After testing a variety of compounds, they identified DJ009 as the best candidate; it allowed human blood stem cells to recover in vitro, and when those cells were transplanted into immune-deficient mice, the cells survived and functioned normally. When tested in mice exposed to radiation, those that did not receive DJ009 presented with dangerously low levels of white blood cells and neutrophils after two weeks; mice who did receive DJ009 had already had their white blood cell counts return to normal levels by that time. In terms of mortality, nearly all mice who received DJ009 survived, but more than half of those that did not died within three weeks. These results, according to Chute, indicate that this drug has potential in humans as well, and the research team is working to optimize DJ009 and similar candidates to be advanced toward human trials.
“The potency of this compound in animal models was very high,” remarked Chute, who is also a professor of medicine and radiation oncology in the division of hematology/oncology at the David Geffen School of Medicine at UCLA, and a member of the UCLA Jonsson Comprehensive Cancer Center. “It accelerated the recovery of blood stem cells, white blood cells and other components of the blood system necessary for survival. If found to be safe in humans, it could lessen infections and allow people to be discharged from the hospital earlier.”

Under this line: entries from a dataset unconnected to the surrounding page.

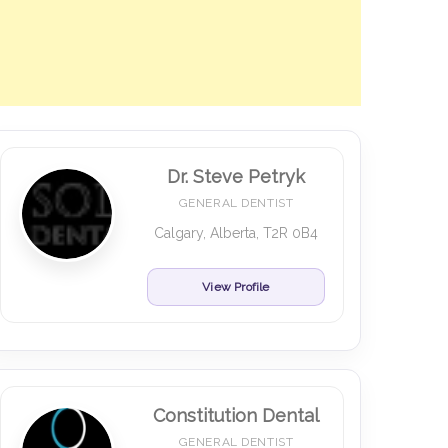
Dr. Steve Petryk
GENERAL DENTIST
Calgary, Alberta, T2R 0B4
View Profile
Constitution Dental
GENERAL DENTIST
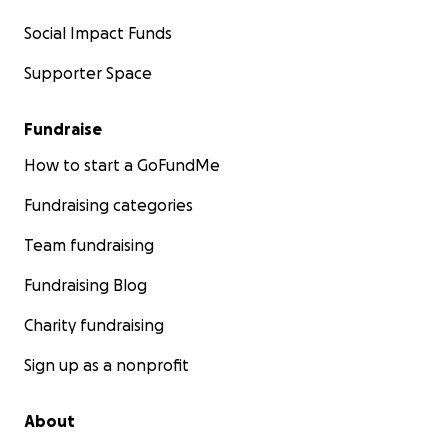
Social Impact Funds
Supporter Space
Fundraise
How to start a GoFundMe
Fundraising categories
Team fundraising
Fundraising Blog
Charity fundraising
Sign up as a nonprofit
About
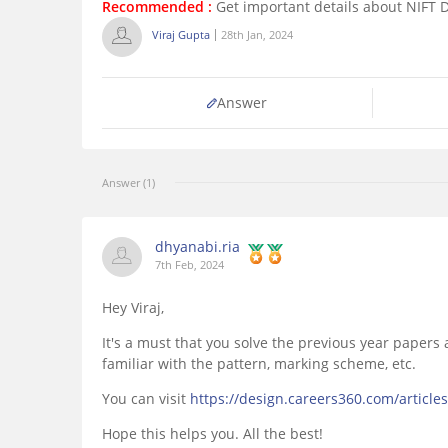
Recommended :
Get important details about NIFT 
Viraj Gupta
28th Jan, 2024
Answer
Answer (1)
dhyanabi.ria
7th Feb, 2024
Hey Viraj,
It's a must that you solve the previous year papers
familiar with the pattern, marking scheme, etc.
You can visit
https://design.careers360.com/article
Hope this helps you. All the best!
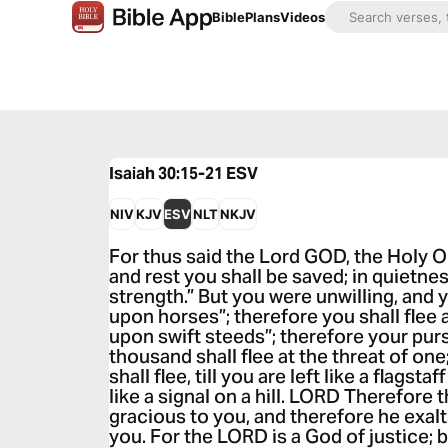
Bible
Plans
Videos
Isaiah 30:15-21
ESV
NIV
KJV
ESV
NLT
NKJV
For thus said the Lord GOD, the Holy On
and rest you shall be saved; in quietnes
strength.” But you were unwilling, and y
upon horses”; therefore you shall flee a
upon swift steeds”; therefore your purs
thousand shall flee at the threat of one;
shall flee, till you are left like a flagst
like a signal on a hill. LORD Therefore
gracious to you, and therefore he exal
you. For the LORD is a God of justice; 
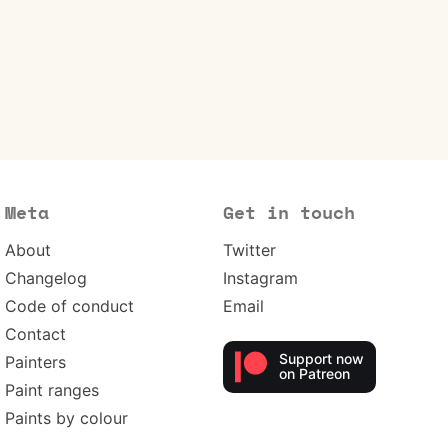
Meta
Get in touch
About
Twitter
Changelog
Instagram
Code of conduct
Email
Contact
Support now
Painters
on Patreon
Paint ranges
Paints by colour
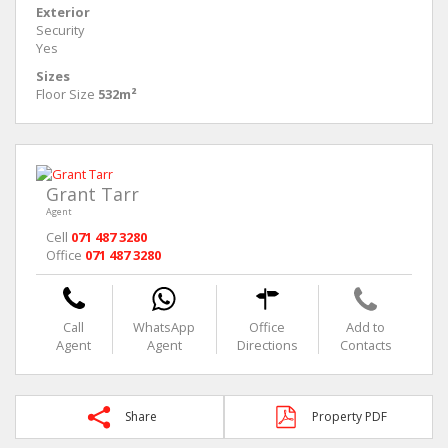
Exterior
Security
Yes
Sizes
Floor Size
532m²
Grant Tarr
Agent
Cell
071 487 3280
Office
071 487 3280
Call
WhatsApp
Office
Add to
Agent
Agent
Directions
Contacts
Share
Property PDF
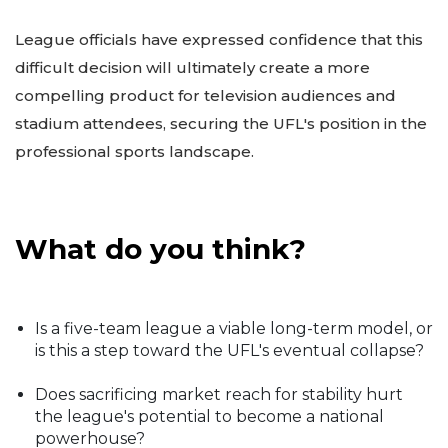
League officials have expressed confidence that this
difficult decision will ultimately create a more
compelling product for television audiences and
stadium attendees, securing the UFL's position in the
professional sports landscape.
What do you think?
Is a five-team league a viable long-term model, or
is this a step toward the UFL's eventual collapse?
Does sacrificing market reach for stability hurt
the league's potential to become a national
powerhouse?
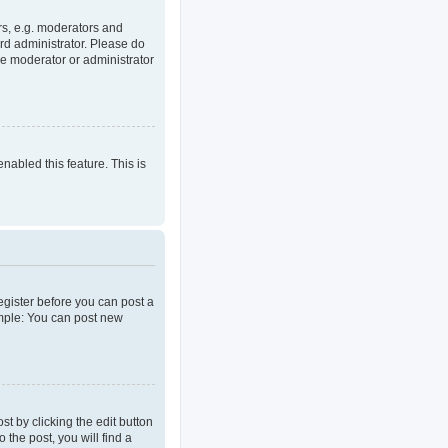
rs, e.g. moderators and
rd administrator. Please do
he moderator or administrator
enabled this feature. This is
register before you can post a
ample: You can post new
t by clicking the edit button
 the post, you will find a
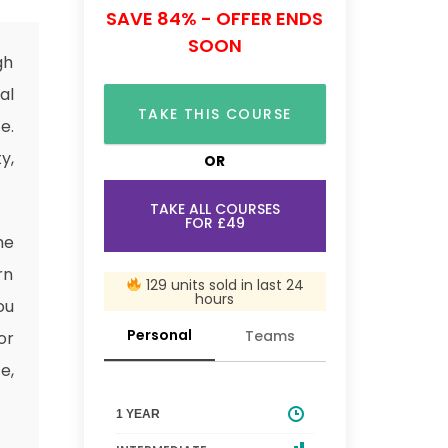
SAVE 84% - OFFER ENDS
SOON
gh
al
TAKE THIS COURSE
e.
y,
OR
TAKE ALL COURSES
FOR £49
he
rn
129 units sold in last 24
hours
ou
Personal
Teams
or
e,
1 YEAR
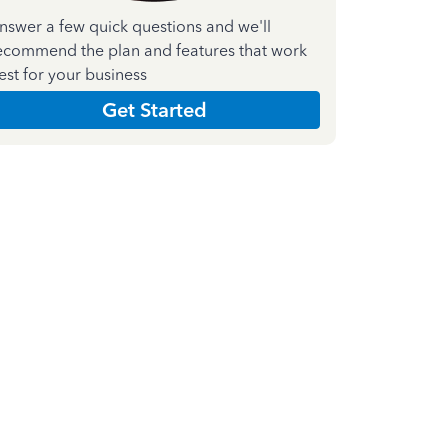
nswer a few quick questions and we'll
ecommend the plan and features that work
est for your business
Get Started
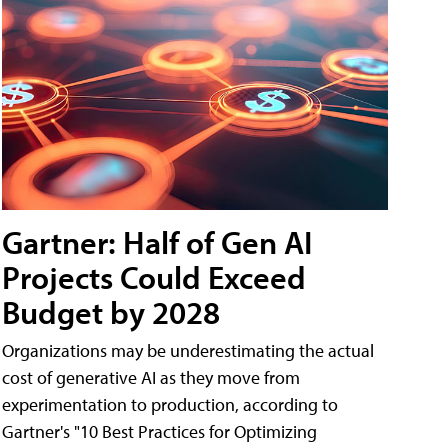
Gartner: Half of Gen AI
Projects Could Exceed
Budget by 2028
Organizations may be underestimating the actual
cost of generative AI as they move from
experimentation to production, according to
Gartner's "10 Best Practices for Optimizing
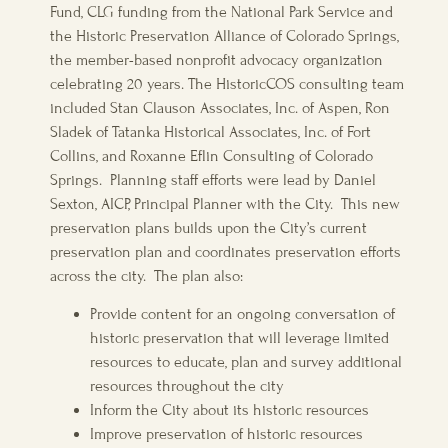
Fund, CLG funding from the National Park Service and
the Historic Preservation Alliance of Colorado Springs,
the member-based nonprofit advocacy organization
celebrating 20 years. The HistoricCOS consulting team
included Stan Clauson Associates, Inc. of Aspen, Ron
Sladek of Tatanka Historical Associates, Inc. of Fort
Collins, and Roxanne Eflin Consulting of Colorado
Springs. Planning staff efforts were lead by Daniel
Sexton, AICP, Principal Planner with the City. This new
preservation plans builds upon the City’s current
preservation plan and coordinates preservation efforts
across the city. The plan also:
Provide content for an ongoing conversation of
historic preservation that will leverage limited
resources to educate, plan and survey additional
resources throughout the city
Inform the City about its historic resources
Improve preservation of historic resources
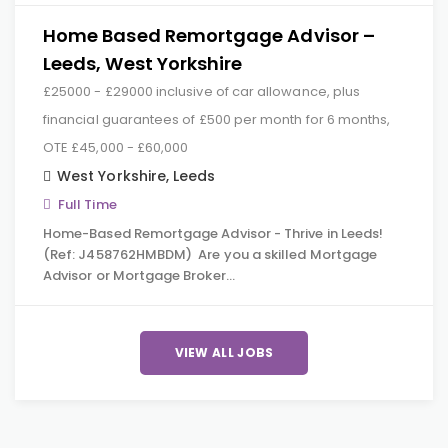
Home Based Remortgage Advisor –
Leeds, West Yorkshire
£25000 - £29000 inclusive of car allowance, plus
financial guarantees of £500 per month for 6 months,
OTE £45,000 - £60,000
West Yorkshire
,
Leeds
Full Time
Home-Based Remortgage Advisor - Thrive in Leeds!
(Ref: J458762HMBDM) Are you a skilled Mortgage
Advisor or Mortgage Broker…
VIEW ALL JOBS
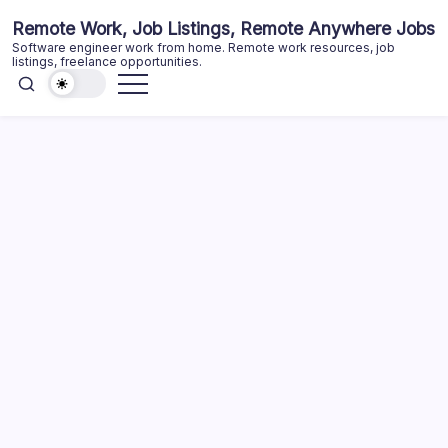
Skip
Remote Work, Job Listings, Remote Anywhere Jobs
to
Software engineer work from home. Remote work resources, job
content
listings, freelance opportunities.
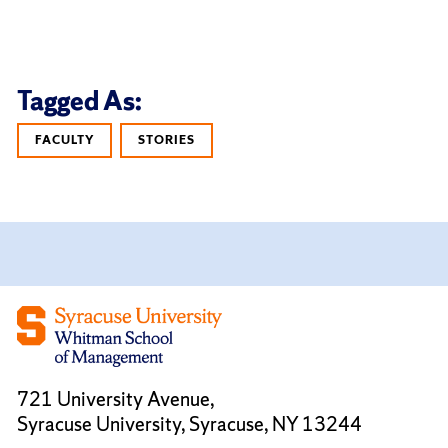
Tagged As:
FACULTY
STORIES
721 University Avenue,
Syracuse University, Syracuse, NY 13244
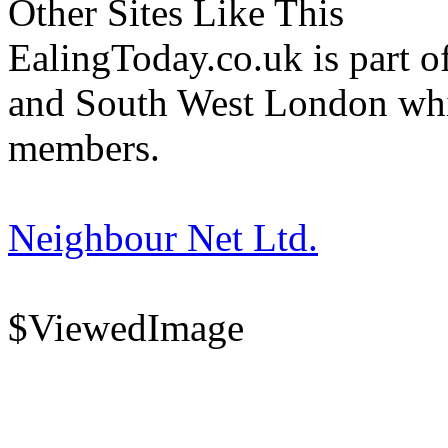
Other Sites Like This
EalingToday.co.uk is part of
and South West London whi
members.
Neighbour Net Ltd.
$ViewedImage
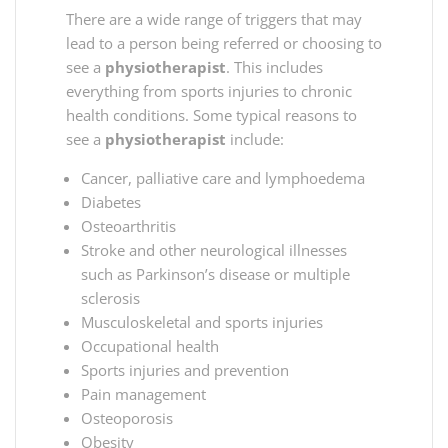
There are a wide range of triggers that may
lead to a person being referred or choosing to
see a
physiotherapist
. This includes
everything from sports injuries to chronic
health conditions. Some typical reasons to
see a
physiotherapist
include:
Cancer, palliative care and lymphoedema
Diabetes
Osteoarthritis
Stroke and other neurological illnesses
such as Parkinson’s disease or multiple
sclerosis
Musculoskeletal and sports injuries
Occupational health
Sports injuries and prevention
Pain management
Osteoporosis
Obesity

“The paucity of therapeutics capable of accelerating HSC [hematopoietic stem cells] regeneration and hematopoietic reconstitution in myelosuppressed patients highlights an unmet medical need. Here we describe a class of selective, allosteric PTPσ inhibitors that promote the regeneration of murine and human HSCs capable of long-term hematopoietic reconstitution. Our results provide the mechanistic foundation for the development of selective PTPσ inhibitors to promote hematopoietic regeneration in patients receiving myelosuppressive chemotherapy, radiotherapy, and those undergoing myeloablative hematopoietic cell transplantation,” the authors concluded.